Смотреть было действительно нечего. Сидела на циновке грязная смуглая пожилая женщина в белом покрывале на голове, с голыми ногами, с голой отвисшей грудью и, прижав к груди голого ребенка, кормила его. Далее помещалась, поджав под себя ноги, перед ткацким станком молоденькая девушка в бусах на шее и ткала ковер. В углу храпел, лежа вниз лицом, на циновке араб, но от него виднелись только голые ноги с неимоверно грязными пятками.

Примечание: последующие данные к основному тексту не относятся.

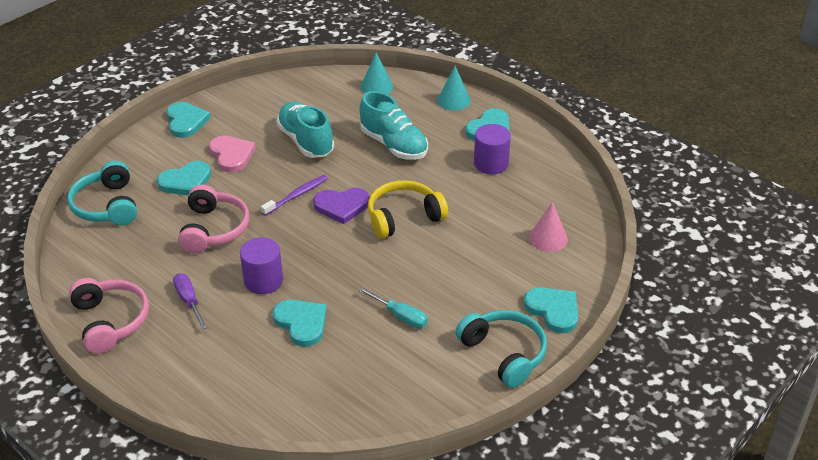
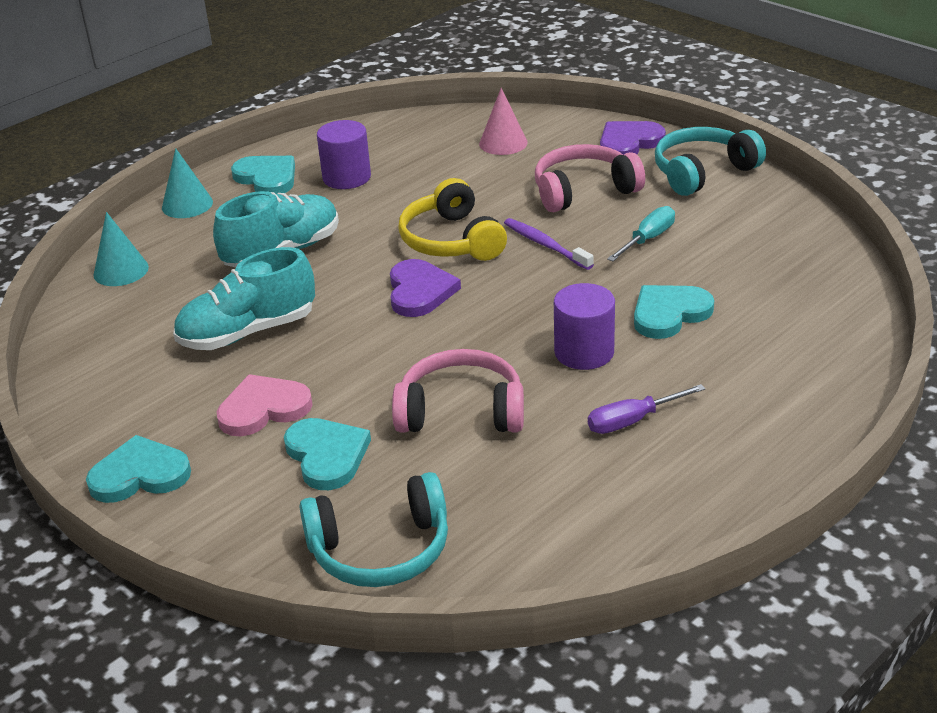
camera: 85 degrees left, 5 degrees down
pink headphones [69,278,149,354] -> pink headphones moved to [535,144,645,212]
purple toothbrush [261,175,328,216] -> purple toothbrush moved to [504,218,594,270]
turquoise heart [524,287,578,333] -> purple heart [600,121,666,155]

В мазанке царствовал полумрак, ибо маленькое грязное окошко освещало плохо, воздух был сперт, пахло детскими пеленками, пригорелым салом.
– Тьфу, мерзость! Пойдем назад… – проговорил жене Николай Иванович и вывел ее из мазанки в переулок.
Арабчонок опять вертелся около них.
– Dix centimes, monsieur… Dix centimes. Je vous montrerai quelque chose, – кричал он, протягивая руку.
– Как, и за выход платить надо? Ну, брат, уж это дудки! – возмутился Николай Иванович. – Городовой! Где городовой?
– Он еще показать что-то хочет. Пусть возьмет медячок. Ведь бедный… Нищий… – сказала Глафира Семеновна и, взяв у мужа монету, передала арабчонку.
Получив деньги, арабчонок в мгновение ока сбросил с себя тряпки, которыми был прикрыт с головы, очутился весь голый и стал кувыркаться на грязной земле. Глафира Семеновна плюнула и потащила мужа из переулка.